Are you concerned about a blooming cover crop competing with your almond bloom?
The efficient, successful pollination of almonds is your top priority. An understandable concern of almond growers is whether a flowering nearby cover crop will divert honey bees away from the almond bloom. In-the-field research shows providing honey bees forage prior to almond bloom can actually increase the frames (or numbers of bees) and these bees are healthier and more robust. [1,2,3,4]
Almonds provide bees with large quantities of high protein pollen in a relatively small area, which is attractive to bees.
The anthers on the almond flower are easily accessible, making it very attractive and easy for honey bees to collect. Bees are opportunists; they want to work almonds!
In contrast, the flowers in the Seeds for Bees cover crop mixes have anthers that are harder to access, making them less appealing.
In 2017, UC Davis researchers concluded: “Alternative flowering resources can be added to almond orchards, even during bloom, without jeopardizing crop pollination” .
Bees generally have worked all the pollen from almond trees by mid-afternoon—targeting almond pollen before moving on to other pollen sources.
There is no reason to be concerned about cover crops competing with almond bloom! They will only make the bees stronger.
Having other pollen sources available, like early blooming mustards, promotes a pollen-collecting cycle.
The pheromone of brood triggers pollen foraging. Pollen collection stimulates the queen to lay eggs (brood), which motivates the bees to collect even more pollen to feed their young.
As the population increases, the field-worker force also increases. If abundant, foraging bees may collect nectar and pollen in greater amounts than are needed to maintain brood rearing.
When reared in pollen-limited hives, bees communicate less efficiently, thus potentially harming yield  .
Cover crops also help the almond orchard by increasing organic matter, nitrogen, and soil fertility and preventing erosion .
Anchor your bees to your orchard by providing an attractive, alternate source of food. If your neighbor’s orchard has a cover crop and you don’t, the bees you paid for will spend time at the neighbors.
DeGrandi-Hoffman G., Chen Y., Rivera, R. et al. Apidologie (2016) 47: 186.

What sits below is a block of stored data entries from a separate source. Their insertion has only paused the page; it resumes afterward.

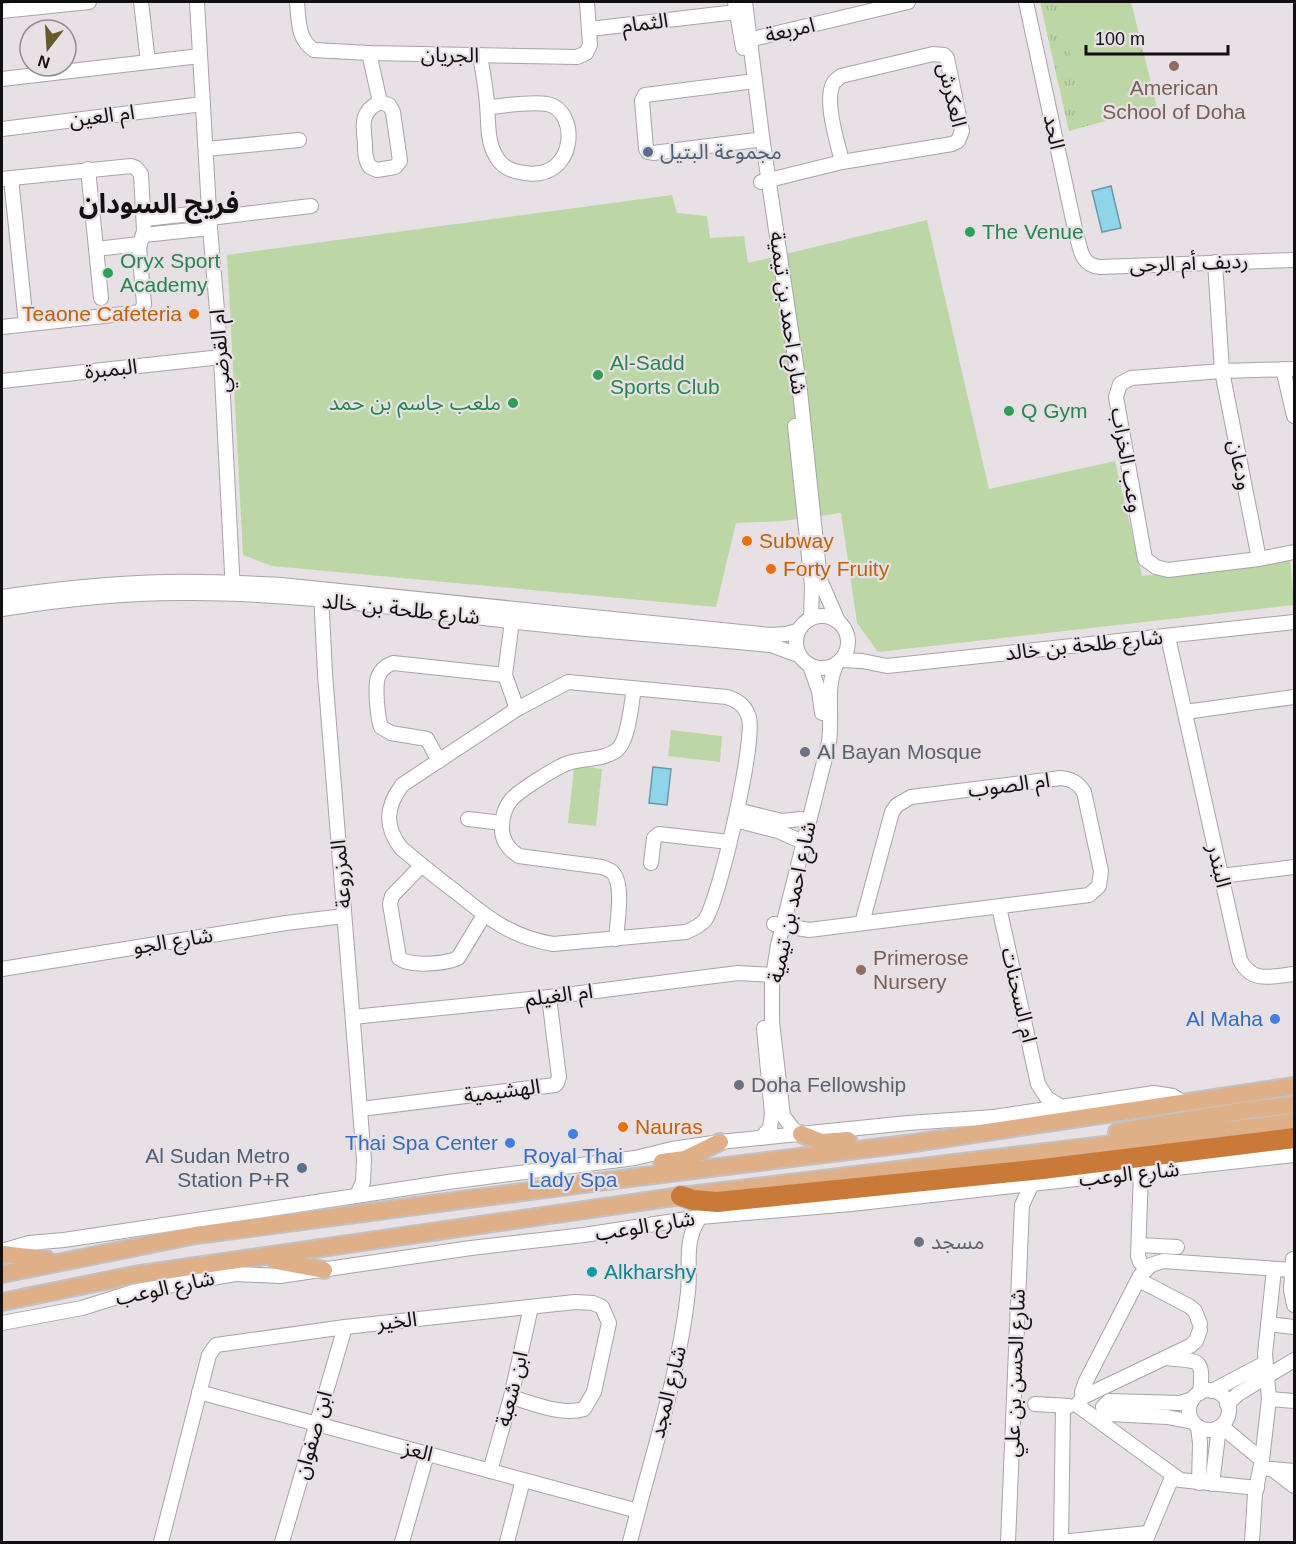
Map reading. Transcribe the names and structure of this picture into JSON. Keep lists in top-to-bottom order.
{
  "streets": {
    "main road": ["شارع الوعب"],
    "street": [
      "الثمام",
      "امربعة",
      "الجريان",
      "العكرش",
      "ام العين",
      "الحد",
      "رديف أم الرحى",
      "شارع احمد بن تيمية",
      "ام القرضي",
      "البمبرة",
      "وعب الخراب",
      "ودعان",
      "شارع طلحة بن خالد",
      "ام الصوب",
      "البندر",
      "المزروعة",
      "شارع الجو",
      "ام الغيلم",
      "ام السحنات",
      "الهشيمية",
      "الخير",
      "شارع الحسن بن علي",
      "ابن شعبة",
      "شارع المجد",
      "ابن صفوان",
      "العز"
    ]
  },
  "crossings": [
    ["الثمام", "الجريان"],
    ["الثمام", "شارع احمد بن تيمية"],
    ["امربعة", "شارع احمد بن تيمية"],
    ["العكرش", "شارع احمد بن تيمية"],
    ["ام العين", "ام القرضي"],
    ["الحد", "رديف أم الرحى"],
    ["رديف أم الرحى", "ودعان"],
    ["شارع احمد بن تيمية", "شارع طلحة بن خالد"],
    ["شارع احمد بن تيمية", "ام الصوب"],
    ["شارع احمد بن تيمية", "ام الغيلم"],
    ["ام القرضي", "البمبرة"],
    ["ام القرضي", "شارع طلحة بن خالد"],
    ["وعب الخراب", "ودعان"],
    ["شارع طلحة بن خالد", "البندر"],
    ["شارع طلحة بن خالد", "المزروعة"],
    ["ام الصوب", "ام السحنات"],
    ["المزروعة", "شارع الجو"],
    ["المزروعة", "ام الغيلم"],
    ["المزروعة", "الهشيمية"],
    ["ام الغيلم", "الهشيمية"],
    ["شارع الوعب", "شارع الحسن بن علي"],
    ["شارع الوعب", "شارع المجد"],
    ["الخير", "ابن شعبة"],
    ["الخير", "ابن صفوان"],
    ["الخير", "العز"],
    ["ابن شعبة", "العز"],
    ["شارع المجد", "العز"],
    ["ابن صفوان", "العز"]
  ],
  "districts": ["فريج السودان"],
  "places": [
    "American School of Doha",
    "مجموعة البتيل",
    "The Venue",
    "Oryx Sport Academy",
    "Teaone Cafeteria",
    "Al-Sadd Sports Club",
    "ملعب جاسم بن حمد",
    "Q Gym",
    "Subway",
    "Forty Fruity",
    "Al Bayan Mosque",
    "Primerose Nursery",
    "Al Maha",
    "Doha Fellowship",
    "Nauras",
    "Royal Thai Lady Spa",
    "Thai Spa Center",
    "Al Sudan Metro Station P+R",
    "مسجد",
    "Alkharshy"
  ],
  "scale_bar": "100 m",
  "north": "bottom"
}
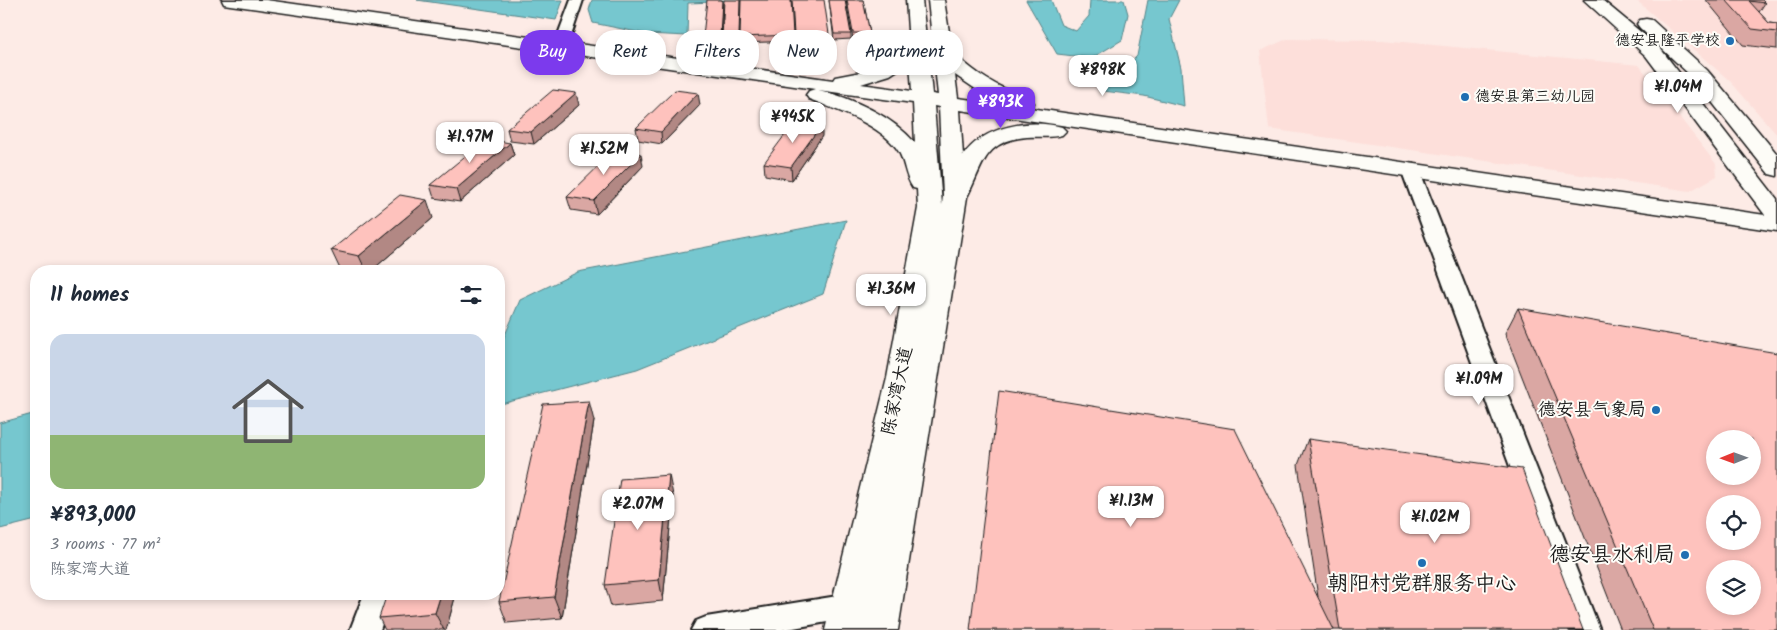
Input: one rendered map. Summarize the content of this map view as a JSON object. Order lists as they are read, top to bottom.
{
  "streets": {
    "main road": ["陈家湾大道"]
  },
  "places": [
    "德安县隆平学校",
    "德安县第三幼儿园",
    "德安县气象局",
    "德安县水利局",
    "朝阳村党群服务中心"
  ],
  "north": "left",
  "page": {
    "chip": [
      "Buy",
      "Rent",
      "Filters",
      "New",
      "Apartment"
    ],
    "price": [
      "¥898K",
      "¥1.04M",
      "¥893K",
      "¥945K",
      "¥1.97M",
      "¥1.52M",
      "¥1.36M",
      "¥1.09M",
      "¥1.13M",
      "¥2.07M",
      "¥1.02M"
    ],
    "heading": "11 homes",
    "list": [
      {
        "name": "¥893,000",
        "note": "3 rooms · 77 m² · 陈家湾大道"
      }
    ]
  }
}
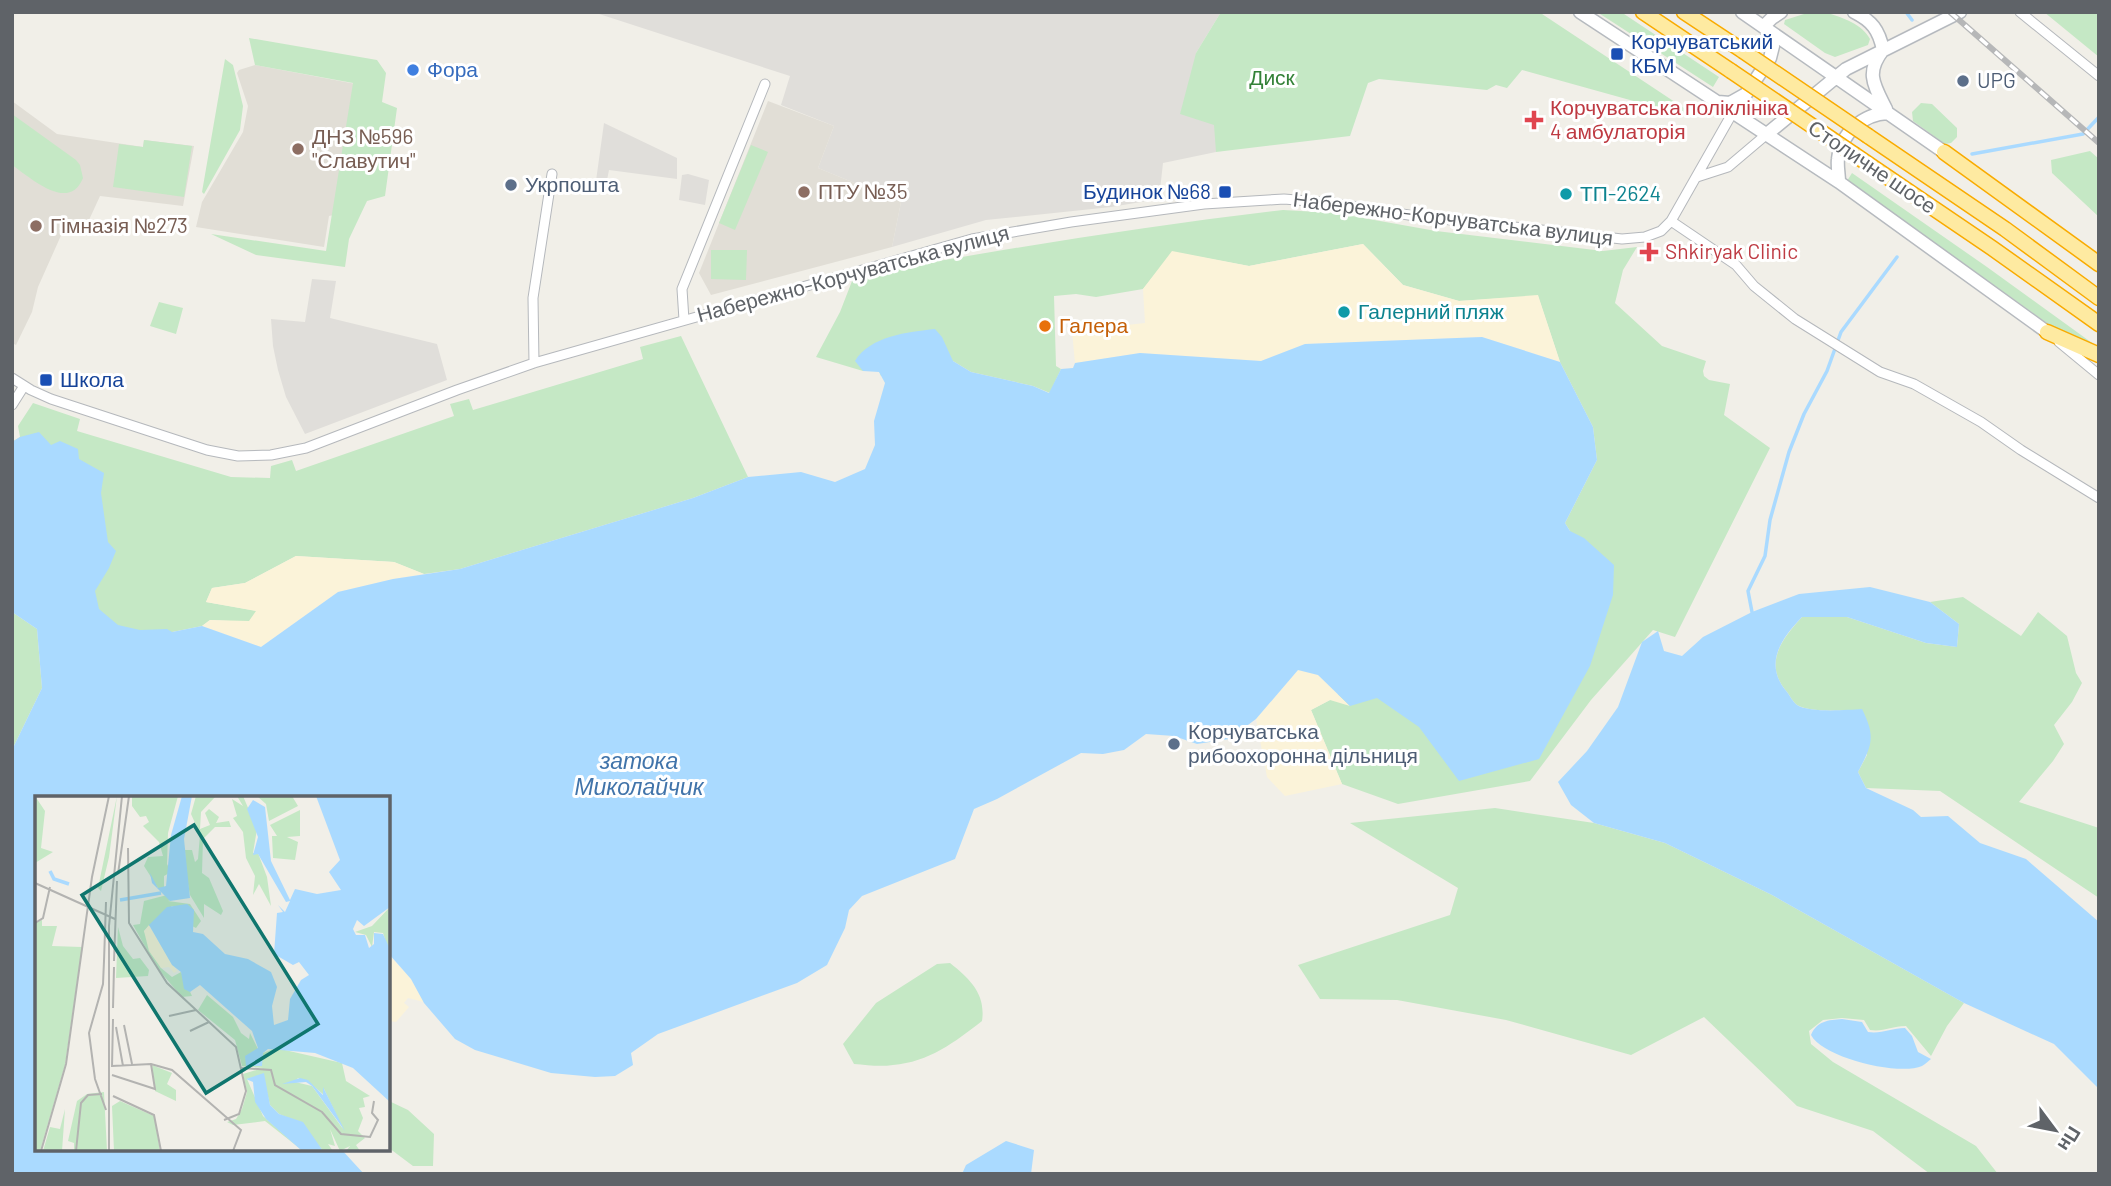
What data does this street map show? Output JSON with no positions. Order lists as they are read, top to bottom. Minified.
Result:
{"streets":{"highway":["Столичне шосе"],"street":["Набережно-Корчуватська вулиця"]},"water":["затока Миколайчик"],"parks":["Диск"],"places":{"transit":["Корчуватський КБМ","Будинок №68","Школа"],"other":["Фора","UPG","ДНЗ №596 \"Славутич\"","Укрпошта","ПТУ №35","ТП-2624","Гімназія №273","Галерний пляж","Галера","Корчуватська рибоохоронна дільниця"],"health":["Корчуватська поліклініка 4 амбулаторія","Shkiryak Clinic"]},"north":"bottom right"}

Scofield H.N., Mattila H.R. (2015) Honey Bee Workers That Are Pollen Stressed as Larvae Become Poor Foragers and Waggle Dancers as Adults. PLoS ONE 10(4): e0121731
Heather R. Mattila, Gard W. Otis. The effects of pollen availability during larval development on the behaviour and physiology of spring-reared honey bee workers. Apidologie, Springer Verlag, 2006, 37 (5), pp.533-546.
Ingels C, Horn M, Bugg R, Miller P. 1994. Selecting the right cover crop gives multiple benefits. Calif Agr 48(5):43-48.
Lundin, O., Ward, K.L., Artz, D.R., Boyle, N.K., Pitts Singer, T., Williams, N.M. 2017. Wildflower plantings do not compete with neighboring almond orchards for pollinator visits. Environmental Entomology. doi:10.1093/ee/nvx052.